Communications, Inclusion, and Influence Networks
Employees at large firms consistently report high levels of disengagement from the purposes and values of top management. Given that CEOs and business leaders have been committing to more open and inclusive communication around change for decades, one might ask why employees feel as they do.
One reason is that communications surrounding most change programs are still executed in a top-down manner. Moreover, communicating with large numbers of people is often inefficient, confronting many informal barriers.
Research from multiple disciplines that examine how influence and persuasion actually work in organizations, sheds light on a better way to use communications. In any organization, given particular tasks, a relatively small number of individuals are perceived by their peers as influential, in the sense that they are relied upon for advice, knowledge, support, and inspiration. A small number of influencers, therefore, have a disproportionate impact on shaping the perceptions and behavior of the wider organization. Communicating directly with these influencers, as partners in communicating the company’s values, purpose, and strategy is a system that can be leveraged by the communications function.
In the social media era, communications professionals have become particularly proficient at identifying and communicating with customers and other outside influencers. This is an expertise that can be applied to organizational influence networks by using more advanced, better-targeted research.
The outcome of communicating with and engaging influencers is not only knowing whom to speak with. It also provides a more effective means for management to obtain valuable information and guidance from key individuals throughout the firm that they would normally not receive. It gives their employees a more immediate sense of inclusion and influence over the firm’s purpose, values, strategy, and work processes. This leads to greater trust, consensus, a sense of empowerment, and support.
Narrative, Values, and Emotion
It’s become well-understood that individuals are often moved by the content and style of narratives. Whether overt or implicit, humans are story-telling and sharing creatures. Narratives are most impactful when they have a high emotional resonance. This understanding is reflected in contemporary marketing, politics, and entertainment.
The same narrative influence can impact individuals and groups within organizations. The problem is that most business communications of purpose and values tend to focus solely on pragmatic, unemotional principles, objectives, and methods–the language of rational action. Words like agility, transformation, inclusion, and innovation are simply placeholders for complex rational concepts that don’t inherently motivate behavior.
When employees are surveyed on values, they tend to use more emotive language, reflecting their personal uncertainties. Am I respected? Am I included? Am I valued for my ideas as an individual and as part of a team? These are difficult questions not only to answer in rational terms. They are also difficult for many companies to act on, given the hierarchical, top-down process of interaction typical of so many business models.

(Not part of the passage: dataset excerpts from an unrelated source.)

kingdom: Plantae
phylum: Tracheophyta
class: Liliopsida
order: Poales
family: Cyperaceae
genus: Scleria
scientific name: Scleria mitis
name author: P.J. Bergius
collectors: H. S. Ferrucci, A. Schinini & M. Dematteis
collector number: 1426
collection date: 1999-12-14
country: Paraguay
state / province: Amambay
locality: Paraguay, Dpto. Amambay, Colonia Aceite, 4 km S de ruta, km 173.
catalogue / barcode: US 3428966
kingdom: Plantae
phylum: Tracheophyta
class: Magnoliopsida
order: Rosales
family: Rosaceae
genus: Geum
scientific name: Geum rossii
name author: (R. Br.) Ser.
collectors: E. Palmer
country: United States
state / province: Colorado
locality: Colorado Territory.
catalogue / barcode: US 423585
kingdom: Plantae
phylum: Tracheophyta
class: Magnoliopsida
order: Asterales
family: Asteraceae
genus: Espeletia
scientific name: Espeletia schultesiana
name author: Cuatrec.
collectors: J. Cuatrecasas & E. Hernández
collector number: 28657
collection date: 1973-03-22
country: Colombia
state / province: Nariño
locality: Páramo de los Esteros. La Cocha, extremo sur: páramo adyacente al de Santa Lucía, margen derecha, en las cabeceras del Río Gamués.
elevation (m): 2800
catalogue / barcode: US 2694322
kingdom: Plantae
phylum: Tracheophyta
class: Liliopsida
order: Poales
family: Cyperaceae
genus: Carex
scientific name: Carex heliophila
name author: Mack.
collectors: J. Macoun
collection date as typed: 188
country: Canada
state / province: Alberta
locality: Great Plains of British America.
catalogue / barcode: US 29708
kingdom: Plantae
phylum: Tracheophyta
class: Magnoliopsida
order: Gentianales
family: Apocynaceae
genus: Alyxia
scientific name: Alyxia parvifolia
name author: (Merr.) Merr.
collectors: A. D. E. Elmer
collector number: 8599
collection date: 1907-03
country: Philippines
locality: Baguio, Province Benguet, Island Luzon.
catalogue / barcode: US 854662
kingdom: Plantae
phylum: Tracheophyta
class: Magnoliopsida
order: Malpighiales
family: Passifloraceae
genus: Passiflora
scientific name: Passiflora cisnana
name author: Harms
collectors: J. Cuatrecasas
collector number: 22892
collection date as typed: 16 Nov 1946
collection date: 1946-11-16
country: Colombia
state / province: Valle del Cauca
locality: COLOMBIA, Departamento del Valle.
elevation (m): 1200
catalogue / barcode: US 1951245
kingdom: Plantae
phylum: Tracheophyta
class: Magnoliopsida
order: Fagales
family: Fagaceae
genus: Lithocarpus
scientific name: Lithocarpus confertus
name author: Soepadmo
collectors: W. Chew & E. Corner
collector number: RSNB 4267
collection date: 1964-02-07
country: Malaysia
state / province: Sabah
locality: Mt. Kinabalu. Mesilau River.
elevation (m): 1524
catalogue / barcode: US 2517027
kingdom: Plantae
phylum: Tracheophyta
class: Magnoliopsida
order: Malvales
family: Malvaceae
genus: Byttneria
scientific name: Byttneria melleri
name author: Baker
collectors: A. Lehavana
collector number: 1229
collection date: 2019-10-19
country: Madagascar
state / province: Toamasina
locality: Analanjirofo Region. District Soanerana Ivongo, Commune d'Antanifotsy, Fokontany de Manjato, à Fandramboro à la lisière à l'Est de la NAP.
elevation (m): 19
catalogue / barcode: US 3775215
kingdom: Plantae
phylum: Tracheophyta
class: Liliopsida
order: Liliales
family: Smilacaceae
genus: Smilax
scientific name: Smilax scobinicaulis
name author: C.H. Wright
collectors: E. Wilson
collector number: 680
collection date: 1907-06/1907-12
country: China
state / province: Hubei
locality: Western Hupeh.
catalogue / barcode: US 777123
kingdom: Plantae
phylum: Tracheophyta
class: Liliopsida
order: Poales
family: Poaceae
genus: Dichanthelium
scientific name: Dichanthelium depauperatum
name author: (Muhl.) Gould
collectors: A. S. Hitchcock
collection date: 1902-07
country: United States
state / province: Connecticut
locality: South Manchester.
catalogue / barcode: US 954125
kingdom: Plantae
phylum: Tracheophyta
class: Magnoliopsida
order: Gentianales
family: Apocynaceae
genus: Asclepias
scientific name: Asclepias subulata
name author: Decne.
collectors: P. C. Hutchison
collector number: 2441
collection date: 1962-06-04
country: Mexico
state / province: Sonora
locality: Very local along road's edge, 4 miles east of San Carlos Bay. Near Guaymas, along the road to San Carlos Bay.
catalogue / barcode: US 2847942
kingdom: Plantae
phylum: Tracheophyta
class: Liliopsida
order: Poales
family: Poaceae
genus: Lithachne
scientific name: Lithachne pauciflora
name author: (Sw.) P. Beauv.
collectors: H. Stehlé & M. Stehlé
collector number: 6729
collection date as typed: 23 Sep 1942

Communicators have a professional understanding of the emotional power of narrative. Their expertise in this area can shape strategy and messages that enable managers to better convert rational values into emotive messages and symbols. Communicators can be a force for improving the alignment between management’s business purpose and employee perceptions and concerns. They can also enable managers, in their direct interactions with employees, to communicate more empathically and with greater impact.
Management Engagement and Performance
Communications only leads to improved results when management behavior reflects the values and messages they intend to convey. The bigger the organization, the more difficult it is to deliver on this task.
Creating mechanisms for direct dialogue with relevant employee influencers, as we discuss above, is one way to make this process more efficient.
Another element is to motivate management behavior by linking their success to improved communication and changed behavioral outcomes.
James Ryan, the CEO of Mercedes-Benz Financial Services Canada, offers a novel approach to creating better organizational change outcomes—by introducing new KPIs to evaluate successful management. He proposes four types of KPIs–Return on Engagement, Return on Involvement, Return on Trust, and Return on Values. This type of approach offers a quantitative framework for what are often considered “soft”, qualitative factors. It is a starting point for measuring change that affords common ground among operational managers, CFOs, HR, and Communications executives.
Transformation is a ceaseless and difficult process in our digitally charged, dynamic, and unstable social and business environment. Only total mobilization of a company’s organizational resources, particularly communications, can sustain competitiveness. Communications–smart, targeted, and empowering–are essential ingredients.